NSAIDs work like corticosteroids (also called steroids) without many of the side effects associated with steroids. Steroids are man-made drugs that closely resemble cortisone, a naturally-occurring hormone. This information is a summary only. It does not contain all information about this medicine. If you have questions about the medicine you are taking or would like more information, check with your doctor, pharmacist, or other health care provider. For much more detail on NSAIDs, you can visit this site: http://my.clevelandclinic.org/drugs/non-steroidal_anti-inflammatory_drugs/hic_non-steroidal_anti-inflammatory_medicines_nsaids.aspx .
Be careful with your pain relief.
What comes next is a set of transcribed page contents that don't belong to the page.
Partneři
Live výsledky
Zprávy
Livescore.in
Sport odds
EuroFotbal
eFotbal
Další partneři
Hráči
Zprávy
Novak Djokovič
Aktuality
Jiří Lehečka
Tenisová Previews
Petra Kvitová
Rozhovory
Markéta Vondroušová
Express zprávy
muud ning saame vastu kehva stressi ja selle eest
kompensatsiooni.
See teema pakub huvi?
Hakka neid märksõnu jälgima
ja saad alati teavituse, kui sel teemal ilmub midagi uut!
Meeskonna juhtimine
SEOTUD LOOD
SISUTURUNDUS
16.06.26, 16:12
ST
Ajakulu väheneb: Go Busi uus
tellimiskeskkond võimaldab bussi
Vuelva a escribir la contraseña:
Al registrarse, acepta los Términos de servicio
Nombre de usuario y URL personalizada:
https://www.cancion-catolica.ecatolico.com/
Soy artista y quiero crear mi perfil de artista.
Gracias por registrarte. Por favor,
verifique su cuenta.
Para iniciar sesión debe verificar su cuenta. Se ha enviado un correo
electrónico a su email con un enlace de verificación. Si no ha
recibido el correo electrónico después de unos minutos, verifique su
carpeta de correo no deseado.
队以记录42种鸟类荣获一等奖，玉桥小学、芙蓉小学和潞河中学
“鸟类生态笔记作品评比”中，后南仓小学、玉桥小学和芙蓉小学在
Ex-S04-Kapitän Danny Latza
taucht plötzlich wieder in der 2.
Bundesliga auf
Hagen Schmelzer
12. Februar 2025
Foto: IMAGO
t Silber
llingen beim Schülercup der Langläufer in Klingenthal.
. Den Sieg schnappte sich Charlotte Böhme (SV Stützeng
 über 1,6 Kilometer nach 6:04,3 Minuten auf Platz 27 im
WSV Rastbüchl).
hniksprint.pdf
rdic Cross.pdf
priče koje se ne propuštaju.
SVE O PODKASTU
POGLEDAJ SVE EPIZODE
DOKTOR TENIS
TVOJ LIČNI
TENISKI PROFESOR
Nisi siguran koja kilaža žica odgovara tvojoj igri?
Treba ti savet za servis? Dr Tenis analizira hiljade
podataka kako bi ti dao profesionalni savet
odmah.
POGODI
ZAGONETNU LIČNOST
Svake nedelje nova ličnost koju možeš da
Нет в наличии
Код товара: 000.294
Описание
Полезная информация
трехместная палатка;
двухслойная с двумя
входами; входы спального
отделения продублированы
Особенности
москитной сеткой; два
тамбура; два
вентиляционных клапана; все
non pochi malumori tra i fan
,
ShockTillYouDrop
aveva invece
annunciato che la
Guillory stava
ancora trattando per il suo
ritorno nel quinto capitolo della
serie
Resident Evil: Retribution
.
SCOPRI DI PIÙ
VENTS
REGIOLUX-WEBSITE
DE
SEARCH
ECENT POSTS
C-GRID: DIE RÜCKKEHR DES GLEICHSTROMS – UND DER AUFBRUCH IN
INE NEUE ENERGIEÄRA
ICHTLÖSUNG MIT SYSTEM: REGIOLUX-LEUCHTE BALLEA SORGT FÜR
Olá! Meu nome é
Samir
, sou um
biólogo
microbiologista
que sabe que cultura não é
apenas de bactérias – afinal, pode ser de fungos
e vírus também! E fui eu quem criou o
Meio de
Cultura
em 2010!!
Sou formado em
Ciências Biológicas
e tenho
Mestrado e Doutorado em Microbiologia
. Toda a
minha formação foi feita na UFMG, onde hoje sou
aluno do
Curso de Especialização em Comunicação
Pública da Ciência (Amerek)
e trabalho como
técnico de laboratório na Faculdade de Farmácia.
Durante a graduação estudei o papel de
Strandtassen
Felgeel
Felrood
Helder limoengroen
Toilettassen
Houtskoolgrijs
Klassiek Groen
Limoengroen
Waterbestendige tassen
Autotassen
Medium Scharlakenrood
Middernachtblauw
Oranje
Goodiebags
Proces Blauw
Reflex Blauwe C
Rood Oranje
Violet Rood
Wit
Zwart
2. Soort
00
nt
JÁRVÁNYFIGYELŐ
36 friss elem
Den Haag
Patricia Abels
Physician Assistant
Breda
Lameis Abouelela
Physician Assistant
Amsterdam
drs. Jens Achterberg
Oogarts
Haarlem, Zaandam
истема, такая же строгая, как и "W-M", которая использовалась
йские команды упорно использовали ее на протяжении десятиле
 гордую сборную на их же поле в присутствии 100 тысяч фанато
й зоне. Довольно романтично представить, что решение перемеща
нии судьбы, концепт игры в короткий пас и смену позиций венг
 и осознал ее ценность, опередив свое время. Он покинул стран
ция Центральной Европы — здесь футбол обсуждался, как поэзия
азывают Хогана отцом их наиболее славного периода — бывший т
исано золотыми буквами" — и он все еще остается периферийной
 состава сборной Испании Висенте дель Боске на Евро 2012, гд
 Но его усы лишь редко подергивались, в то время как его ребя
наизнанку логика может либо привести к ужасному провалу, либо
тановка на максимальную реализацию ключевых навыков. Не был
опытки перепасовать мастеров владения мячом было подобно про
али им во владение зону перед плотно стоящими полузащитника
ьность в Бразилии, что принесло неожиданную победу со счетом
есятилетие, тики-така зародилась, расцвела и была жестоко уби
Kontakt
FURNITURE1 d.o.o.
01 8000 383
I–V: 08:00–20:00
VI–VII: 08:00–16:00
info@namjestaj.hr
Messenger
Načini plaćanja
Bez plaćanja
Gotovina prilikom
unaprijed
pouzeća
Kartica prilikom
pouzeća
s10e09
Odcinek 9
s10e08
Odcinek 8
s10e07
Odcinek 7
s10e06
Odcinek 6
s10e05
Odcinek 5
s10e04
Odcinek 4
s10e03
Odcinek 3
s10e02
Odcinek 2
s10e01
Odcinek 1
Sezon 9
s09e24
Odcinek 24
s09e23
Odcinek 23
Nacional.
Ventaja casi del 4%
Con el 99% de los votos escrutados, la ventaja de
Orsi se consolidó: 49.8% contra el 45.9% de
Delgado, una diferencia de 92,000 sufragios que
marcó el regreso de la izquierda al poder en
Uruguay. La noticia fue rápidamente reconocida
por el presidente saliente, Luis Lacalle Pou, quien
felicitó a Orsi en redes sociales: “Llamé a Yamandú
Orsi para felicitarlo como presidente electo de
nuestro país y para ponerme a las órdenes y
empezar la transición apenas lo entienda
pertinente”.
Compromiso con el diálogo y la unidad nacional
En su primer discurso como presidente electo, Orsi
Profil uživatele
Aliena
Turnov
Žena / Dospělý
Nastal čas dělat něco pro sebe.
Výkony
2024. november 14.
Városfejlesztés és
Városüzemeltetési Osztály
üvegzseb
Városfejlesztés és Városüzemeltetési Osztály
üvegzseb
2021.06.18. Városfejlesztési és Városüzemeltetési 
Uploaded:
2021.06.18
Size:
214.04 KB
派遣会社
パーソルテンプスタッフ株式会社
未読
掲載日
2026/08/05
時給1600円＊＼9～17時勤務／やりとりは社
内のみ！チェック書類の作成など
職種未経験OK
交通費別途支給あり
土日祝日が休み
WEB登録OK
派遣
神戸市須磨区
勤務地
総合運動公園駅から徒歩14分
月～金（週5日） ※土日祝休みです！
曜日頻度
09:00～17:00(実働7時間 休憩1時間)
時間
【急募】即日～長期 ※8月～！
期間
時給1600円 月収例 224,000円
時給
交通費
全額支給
Make sure that you follow directions for any medication, including over the counter drugs. Always consult with your physician, especially if you are on any maintenance medications. Watch for signs that may be problematic, and monitor any changes in behavior or physical activities in children and teenagers when NSAIDs are given to them. As always, call 911 if you experience an emergency. NSAIDs can be very helpful, but they are still drugs. Treat them with respect and caution.